What you are asked to do
Answer these questions about the Intel MKTME mailing-list message below:
1. Which new instruction does MKTME use for key setup?
2. What is the name of the new system call the patches add?
3. Which kind of memory do these patches not yet support?

Text under study Start Marker

Re: [PATCH, RFC 00/62] Intel MKTME enabling

From: Mike Rapoport
Date: Wed May 29 2019 - 03:34:49 EST


On Wed, May 08, 2019 at 05:43:20PM +0300, Kirill A. Shutemov wrote:
> = Intro =
>
> The patchset brings enabling of Intel Multi-Key Total Memory Encryption.
> It consists of changes into multiple subsystems:
>
> * Core MM: infrastructure for allocation pages, dealing with encrypted VMAs
> and providing API setup encrypted mappings.
> * arch/x86: feature enumeration, program keys into hardware, setup
> page table entries for encrypted pages and more.
> * Key management service: setup and management of encryption keys.
> * DMA/IOMMU: dealing with encrypted memory on IO side.
> * KVM: interaction with virtualization side.
> * Documentation: description of APIs and usage examples.
>
> The patchset is huge. This submission aims to give view to the full picture and
> get feedback on the overall design. The patchset will be split into more
> digestible pieces later.
>
> Please review. Any feedback is welcome.

It would be nice to have a brief usage description in cover letter rather
than in the last patches in the series ;-)

> = Overview =
>
> Multi-Key Total Memory Encryption (MKTME)[1] is a technology that allows
> transparent memory encryption in upcoming Intel platforms. It uses a new
> instruction (PCONFIG) for key setup and selects a key for individual pages by
> repurposing physical address bits in the page tables.
>
> These patches add support for MKTME into the existing kernel keyring subsystem
> and add a new mprotect_encrypt() system call that can be used by applications
> to encrypt anonymous memory with keys obtained from the keyring.
>
> This architecture supports encrypting both normal, volatile DRAM and persistent
> memory. However, these patches do not implement persistent memory support. We
> anticipate adding that support next.
>
> == Hardware Background ==
>
> MKTME is built on top of an existing single-key technology called TME. TME
> encrypts all system memory using a single key generated by the CPU on every
> boot of the system. TME provides mitigation against physical attacks, such as
> physically removing a DIMM or watching memory bus traffic.

Text under study End Marker
Data extracts Start Marker

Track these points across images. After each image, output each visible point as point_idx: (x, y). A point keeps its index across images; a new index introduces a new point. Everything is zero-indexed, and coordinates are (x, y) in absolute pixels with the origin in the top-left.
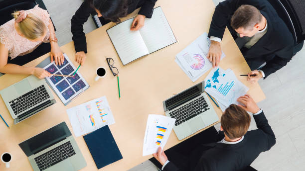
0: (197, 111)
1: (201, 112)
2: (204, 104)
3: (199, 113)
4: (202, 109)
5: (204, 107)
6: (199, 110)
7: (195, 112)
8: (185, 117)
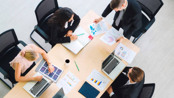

Data extracts End Marker
Data extracts Start Marker

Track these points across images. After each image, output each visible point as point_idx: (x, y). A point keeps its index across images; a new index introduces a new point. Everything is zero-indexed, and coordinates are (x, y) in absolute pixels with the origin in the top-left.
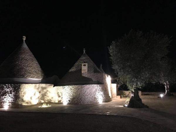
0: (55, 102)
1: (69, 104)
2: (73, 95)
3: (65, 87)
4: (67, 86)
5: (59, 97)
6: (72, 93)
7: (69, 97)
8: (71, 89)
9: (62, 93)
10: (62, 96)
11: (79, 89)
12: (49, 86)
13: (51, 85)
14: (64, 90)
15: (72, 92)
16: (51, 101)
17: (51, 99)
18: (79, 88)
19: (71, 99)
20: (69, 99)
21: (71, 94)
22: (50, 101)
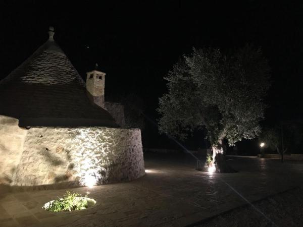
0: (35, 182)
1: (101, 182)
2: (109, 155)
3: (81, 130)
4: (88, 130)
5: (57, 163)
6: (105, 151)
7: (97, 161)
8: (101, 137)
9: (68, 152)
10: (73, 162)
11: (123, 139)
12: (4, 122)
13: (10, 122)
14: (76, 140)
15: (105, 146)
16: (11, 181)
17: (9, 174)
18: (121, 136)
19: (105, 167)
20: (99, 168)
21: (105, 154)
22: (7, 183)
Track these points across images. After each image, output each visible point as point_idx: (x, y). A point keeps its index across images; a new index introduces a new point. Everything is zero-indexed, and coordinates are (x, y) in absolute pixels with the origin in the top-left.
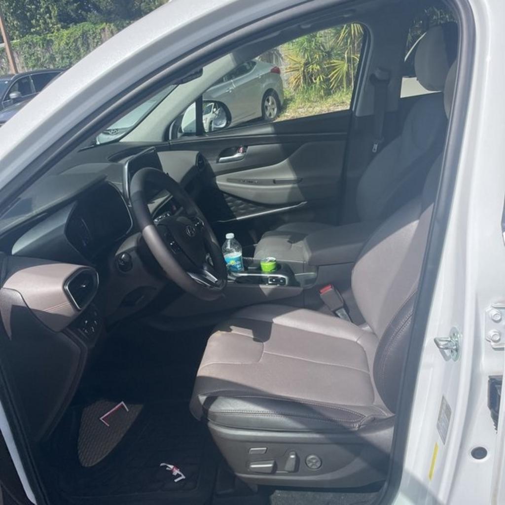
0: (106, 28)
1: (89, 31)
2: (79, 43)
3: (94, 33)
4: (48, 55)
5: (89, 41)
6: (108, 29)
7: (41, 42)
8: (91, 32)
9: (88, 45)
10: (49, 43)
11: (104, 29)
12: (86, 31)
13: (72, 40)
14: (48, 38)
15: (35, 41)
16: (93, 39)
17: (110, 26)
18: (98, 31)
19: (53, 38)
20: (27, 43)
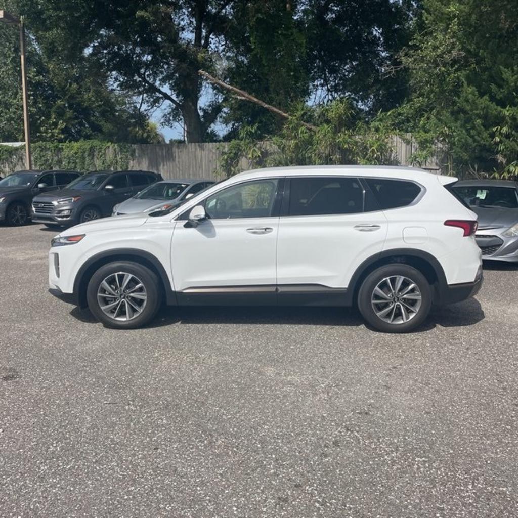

Data extracts End Marker
Data extracts Start Marker

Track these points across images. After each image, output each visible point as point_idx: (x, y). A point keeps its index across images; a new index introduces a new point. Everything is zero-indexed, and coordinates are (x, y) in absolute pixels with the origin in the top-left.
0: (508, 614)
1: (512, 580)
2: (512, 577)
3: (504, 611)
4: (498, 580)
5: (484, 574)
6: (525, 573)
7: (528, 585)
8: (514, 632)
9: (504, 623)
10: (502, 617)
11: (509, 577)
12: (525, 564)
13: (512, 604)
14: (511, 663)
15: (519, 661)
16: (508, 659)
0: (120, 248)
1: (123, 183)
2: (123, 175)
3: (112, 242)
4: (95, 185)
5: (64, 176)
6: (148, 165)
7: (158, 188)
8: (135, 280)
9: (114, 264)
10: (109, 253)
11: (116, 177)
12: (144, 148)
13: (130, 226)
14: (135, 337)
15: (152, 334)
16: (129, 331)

Data extracts End Marker

Expected output
1. PCONFIG
2. mprotect_encrypt()
3. Persistent memory